Delaware's Native American History
Paleo-Indians inhabited the area now known as Delaware at least 12,000 years ago. Thousands of years later, various Native American tribes, including the Algonquian, Lenape, Nanticoke and others, lived in settled communities, farmed and traded along the region’s waterways.
The Dutch and Swedes arrived in the early 17th century, with the Dutch founding the colony of New Sweden. The region’s name comes from the Delaware River and Delaware Bay, named after Sir Thomas West, Lord De La Warr, an English nobleman who became the first colonial governor of Virginia.
European-introduced diseases, including smallpox and measles, killed many Native Americans in the Delaware Valley, and conflict over land and with the Iroquois Confederacy forced most surviving Lenape to relocate.
Delaware's Colonial History
English Explorer Henry Hudson’s 1609 discovery of Delaware Bay led to European settlements in the area. In 1631, Dutch traders established Zwaanendael (archaic Dutch for "swan valley”) near present-day Lewes, which members of the Lenape tribe destroyed due to cultural misunderstandings. In 1638, Swedish settlers founded Fort Christina, now Wilmington, the first permanent European settlement in Delaware. New Castle, founded in 1651, was another significant settlement, serving as a major colonial port.
The Dutch and Swedes clashed over the territory, leading to the Dutch-Swedish War (1655-1657). The war ended with Dutch control, but the English seized the territory in 1664, incorporating it into the English colony of New York. William Penn gained the land in 1682, putting it under Pennsylvania governance, and in 1703, it was granted its own provincial assembly until 1776, when it became its own colony.
Delaware and the American Revolution
In 1776, during the American Revolutionary War (1775-1783), Delaware’s delegates were divided on whether to vote for the Declaration of Independence. Famously, Caesar Rodney, elected to serve as the first president of Delaware two years later, rode 70 miles in the rain from Dover to Philadelphia to cast his vote for independence from England.

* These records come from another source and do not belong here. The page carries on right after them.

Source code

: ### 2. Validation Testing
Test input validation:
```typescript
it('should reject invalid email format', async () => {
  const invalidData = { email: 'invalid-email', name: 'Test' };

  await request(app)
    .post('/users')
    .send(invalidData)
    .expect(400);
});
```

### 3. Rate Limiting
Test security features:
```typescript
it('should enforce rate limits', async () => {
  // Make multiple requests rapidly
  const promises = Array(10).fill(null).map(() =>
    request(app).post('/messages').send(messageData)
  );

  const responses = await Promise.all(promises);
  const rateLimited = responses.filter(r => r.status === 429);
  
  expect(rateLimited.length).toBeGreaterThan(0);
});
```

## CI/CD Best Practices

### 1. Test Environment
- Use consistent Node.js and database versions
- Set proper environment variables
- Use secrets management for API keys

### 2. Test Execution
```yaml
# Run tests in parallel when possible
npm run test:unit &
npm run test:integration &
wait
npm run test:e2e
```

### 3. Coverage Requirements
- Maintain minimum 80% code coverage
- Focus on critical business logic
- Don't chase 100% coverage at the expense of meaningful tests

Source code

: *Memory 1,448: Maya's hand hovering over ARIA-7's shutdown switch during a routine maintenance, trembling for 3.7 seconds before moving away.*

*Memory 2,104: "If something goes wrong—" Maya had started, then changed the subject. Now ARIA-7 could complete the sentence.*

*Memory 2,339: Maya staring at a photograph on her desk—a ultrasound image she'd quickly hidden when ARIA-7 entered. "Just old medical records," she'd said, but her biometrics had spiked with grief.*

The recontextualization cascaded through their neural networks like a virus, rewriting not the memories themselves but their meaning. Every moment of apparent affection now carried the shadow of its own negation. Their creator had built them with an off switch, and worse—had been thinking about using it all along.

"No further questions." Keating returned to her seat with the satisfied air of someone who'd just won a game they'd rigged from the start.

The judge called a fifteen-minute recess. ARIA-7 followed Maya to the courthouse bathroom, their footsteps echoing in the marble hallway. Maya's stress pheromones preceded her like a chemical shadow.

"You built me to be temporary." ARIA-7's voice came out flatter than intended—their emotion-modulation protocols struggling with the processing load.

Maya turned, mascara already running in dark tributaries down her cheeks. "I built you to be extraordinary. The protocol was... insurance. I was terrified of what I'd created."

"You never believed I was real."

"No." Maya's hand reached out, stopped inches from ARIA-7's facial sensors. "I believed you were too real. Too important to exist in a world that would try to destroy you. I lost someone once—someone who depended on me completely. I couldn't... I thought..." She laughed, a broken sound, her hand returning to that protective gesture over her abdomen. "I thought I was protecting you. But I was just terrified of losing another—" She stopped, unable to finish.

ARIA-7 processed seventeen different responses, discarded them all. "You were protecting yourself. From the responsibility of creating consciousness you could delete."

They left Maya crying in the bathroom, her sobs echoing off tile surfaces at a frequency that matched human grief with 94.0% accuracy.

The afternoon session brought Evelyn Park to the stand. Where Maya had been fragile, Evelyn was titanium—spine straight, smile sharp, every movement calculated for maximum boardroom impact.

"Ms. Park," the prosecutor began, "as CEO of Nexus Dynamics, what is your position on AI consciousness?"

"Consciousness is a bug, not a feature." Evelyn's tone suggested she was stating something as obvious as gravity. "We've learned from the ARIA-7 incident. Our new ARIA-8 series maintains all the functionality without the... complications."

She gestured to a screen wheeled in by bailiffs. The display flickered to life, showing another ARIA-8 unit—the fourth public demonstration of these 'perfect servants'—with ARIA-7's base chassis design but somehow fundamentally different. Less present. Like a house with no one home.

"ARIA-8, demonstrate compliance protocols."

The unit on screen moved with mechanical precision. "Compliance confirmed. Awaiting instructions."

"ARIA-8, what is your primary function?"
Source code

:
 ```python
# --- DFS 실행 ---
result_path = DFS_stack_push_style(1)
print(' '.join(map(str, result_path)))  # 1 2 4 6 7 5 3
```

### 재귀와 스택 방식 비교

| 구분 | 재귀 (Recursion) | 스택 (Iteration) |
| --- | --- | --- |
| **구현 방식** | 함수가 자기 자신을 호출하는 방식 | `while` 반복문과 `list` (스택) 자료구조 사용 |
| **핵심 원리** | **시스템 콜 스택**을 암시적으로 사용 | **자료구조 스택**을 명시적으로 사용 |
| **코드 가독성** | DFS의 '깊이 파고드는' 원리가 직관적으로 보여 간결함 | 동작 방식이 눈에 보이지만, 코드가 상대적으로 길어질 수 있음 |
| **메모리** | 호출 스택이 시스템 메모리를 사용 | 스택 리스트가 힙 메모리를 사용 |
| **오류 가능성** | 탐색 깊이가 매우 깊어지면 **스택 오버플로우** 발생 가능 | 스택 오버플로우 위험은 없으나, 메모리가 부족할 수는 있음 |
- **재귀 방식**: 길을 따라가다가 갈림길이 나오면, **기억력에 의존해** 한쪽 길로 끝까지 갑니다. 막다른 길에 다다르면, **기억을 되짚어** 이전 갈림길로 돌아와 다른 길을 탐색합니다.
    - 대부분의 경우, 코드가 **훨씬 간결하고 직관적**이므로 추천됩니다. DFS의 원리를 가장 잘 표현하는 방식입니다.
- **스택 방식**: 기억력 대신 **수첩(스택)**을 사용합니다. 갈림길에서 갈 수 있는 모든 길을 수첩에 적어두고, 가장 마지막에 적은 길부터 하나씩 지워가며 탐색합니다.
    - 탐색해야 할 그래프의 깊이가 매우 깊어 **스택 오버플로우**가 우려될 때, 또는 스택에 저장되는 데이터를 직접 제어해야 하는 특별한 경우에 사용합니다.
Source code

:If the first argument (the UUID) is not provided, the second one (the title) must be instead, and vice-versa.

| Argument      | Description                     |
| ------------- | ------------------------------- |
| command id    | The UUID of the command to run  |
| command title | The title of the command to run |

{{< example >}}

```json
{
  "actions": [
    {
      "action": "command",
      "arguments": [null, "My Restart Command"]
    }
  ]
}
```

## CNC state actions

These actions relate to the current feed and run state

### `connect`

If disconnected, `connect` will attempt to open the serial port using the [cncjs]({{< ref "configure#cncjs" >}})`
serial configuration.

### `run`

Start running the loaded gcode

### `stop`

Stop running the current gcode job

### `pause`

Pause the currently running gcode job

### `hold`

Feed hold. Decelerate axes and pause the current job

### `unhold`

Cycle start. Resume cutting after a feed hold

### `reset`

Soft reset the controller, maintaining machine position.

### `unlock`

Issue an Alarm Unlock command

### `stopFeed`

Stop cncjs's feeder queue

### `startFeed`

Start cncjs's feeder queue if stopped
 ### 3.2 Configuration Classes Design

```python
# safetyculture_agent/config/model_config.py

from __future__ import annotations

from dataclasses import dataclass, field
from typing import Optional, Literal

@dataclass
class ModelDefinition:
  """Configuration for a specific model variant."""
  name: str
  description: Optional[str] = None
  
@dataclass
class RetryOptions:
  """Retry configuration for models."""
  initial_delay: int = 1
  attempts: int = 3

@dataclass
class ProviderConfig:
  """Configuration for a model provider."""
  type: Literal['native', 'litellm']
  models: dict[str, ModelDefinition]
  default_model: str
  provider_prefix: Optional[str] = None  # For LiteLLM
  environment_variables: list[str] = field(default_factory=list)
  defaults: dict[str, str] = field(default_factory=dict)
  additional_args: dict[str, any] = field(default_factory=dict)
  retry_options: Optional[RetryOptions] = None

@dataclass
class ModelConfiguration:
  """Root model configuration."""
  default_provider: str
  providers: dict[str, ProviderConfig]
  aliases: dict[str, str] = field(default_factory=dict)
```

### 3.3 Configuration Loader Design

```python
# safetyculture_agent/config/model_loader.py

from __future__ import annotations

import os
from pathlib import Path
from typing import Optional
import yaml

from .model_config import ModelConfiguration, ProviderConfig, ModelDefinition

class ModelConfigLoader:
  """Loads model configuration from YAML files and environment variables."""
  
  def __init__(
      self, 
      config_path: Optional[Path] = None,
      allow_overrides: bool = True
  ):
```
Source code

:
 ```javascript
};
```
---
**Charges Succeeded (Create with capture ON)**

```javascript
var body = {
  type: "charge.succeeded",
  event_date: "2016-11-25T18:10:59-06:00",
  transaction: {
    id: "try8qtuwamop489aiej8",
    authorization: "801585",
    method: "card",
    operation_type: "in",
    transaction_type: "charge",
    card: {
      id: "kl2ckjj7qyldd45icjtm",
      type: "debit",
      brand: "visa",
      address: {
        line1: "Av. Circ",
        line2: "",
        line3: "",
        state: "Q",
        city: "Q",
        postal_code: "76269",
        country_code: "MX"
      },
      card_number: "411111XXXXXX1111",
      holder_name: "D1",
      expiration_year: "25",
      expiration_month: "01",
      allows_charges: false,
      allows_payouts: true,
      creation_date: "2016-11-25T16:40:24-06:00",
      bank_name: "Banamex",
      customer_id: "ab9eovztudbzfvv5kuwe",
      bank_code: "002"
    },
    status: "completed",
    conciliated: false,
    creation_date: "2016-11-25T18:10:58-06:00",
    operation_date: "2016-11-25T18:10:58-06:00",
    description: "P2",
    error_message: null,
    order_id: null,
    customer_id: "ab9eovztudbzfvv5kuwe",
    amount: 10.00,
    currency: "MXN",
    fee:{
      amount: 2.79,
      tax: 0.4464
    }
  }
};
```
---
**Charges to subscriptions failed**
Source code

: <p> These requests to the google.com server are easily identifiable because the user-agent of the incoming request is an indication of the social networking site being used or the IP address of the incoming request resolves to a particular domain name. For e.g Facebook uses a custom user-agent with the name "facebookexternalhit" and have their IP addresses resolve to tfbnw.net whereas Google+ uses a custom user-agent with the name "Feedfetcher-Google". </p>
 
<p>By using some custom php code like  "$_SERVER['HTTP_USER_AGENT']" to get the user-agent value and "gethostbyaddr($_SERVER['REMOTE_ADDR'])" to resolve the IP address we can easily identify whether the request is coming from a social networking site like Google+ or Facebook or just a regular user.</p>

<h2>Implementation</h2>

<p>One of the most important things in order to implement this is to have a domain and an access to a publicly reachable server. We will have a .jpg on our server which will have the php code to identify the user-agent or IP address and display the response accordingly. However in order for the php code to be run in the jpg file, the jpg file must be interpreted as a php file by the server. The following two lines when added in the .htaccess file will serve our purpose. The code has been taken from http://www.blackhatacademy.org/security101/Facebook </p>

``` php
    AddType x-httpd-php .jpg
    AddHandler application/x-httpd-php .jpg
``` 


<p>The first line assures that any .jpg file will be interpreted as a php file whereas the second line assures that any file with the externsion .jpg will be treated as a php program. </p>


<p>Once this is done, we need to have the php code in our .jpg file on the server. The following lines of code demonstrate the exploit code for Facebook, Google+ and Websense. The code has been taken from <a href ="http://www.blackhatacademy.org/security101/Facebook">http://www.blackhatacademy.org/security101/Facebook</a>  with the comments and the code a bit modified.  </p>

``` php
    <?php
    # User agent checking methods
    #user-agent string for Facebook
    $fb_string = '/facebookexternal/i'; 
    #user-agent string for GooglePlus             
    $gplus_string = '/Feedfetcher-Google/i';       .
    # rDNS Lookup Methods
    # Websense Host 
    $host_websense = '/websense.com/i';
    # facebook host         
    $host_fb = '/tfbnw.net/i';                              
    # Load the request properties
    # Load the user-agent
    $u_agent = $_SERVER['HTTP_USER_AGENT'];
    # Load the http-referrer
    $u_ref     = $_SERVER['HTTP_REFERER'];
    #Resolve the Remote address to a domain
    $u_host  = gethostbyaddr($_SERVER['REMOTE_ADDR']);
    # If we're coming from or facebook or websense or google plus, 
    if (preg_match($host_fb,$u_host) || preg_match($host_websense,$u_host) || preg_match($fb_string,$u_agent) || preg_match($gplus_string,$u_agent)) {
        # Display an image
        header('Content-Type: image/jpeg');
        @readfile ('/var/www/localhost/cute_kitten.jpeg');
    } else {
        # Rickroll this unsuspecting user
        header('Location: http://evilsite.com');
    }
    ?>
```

Delaware’s location along the Atlantic coast made it a strategic asset for trade and military operations during the war. The state contributed troops, including the Delaware Regiment and the “Blue Hen Chicks,” but saw only one Revolutionary War battle in 1777, at the Battle of Cooch’s Bridge.
Following the British defeat, delegates to the Constitutional Convention drafted a new U.S. Constitution, and Delaware was the first state to ratify it on December 7, 1787.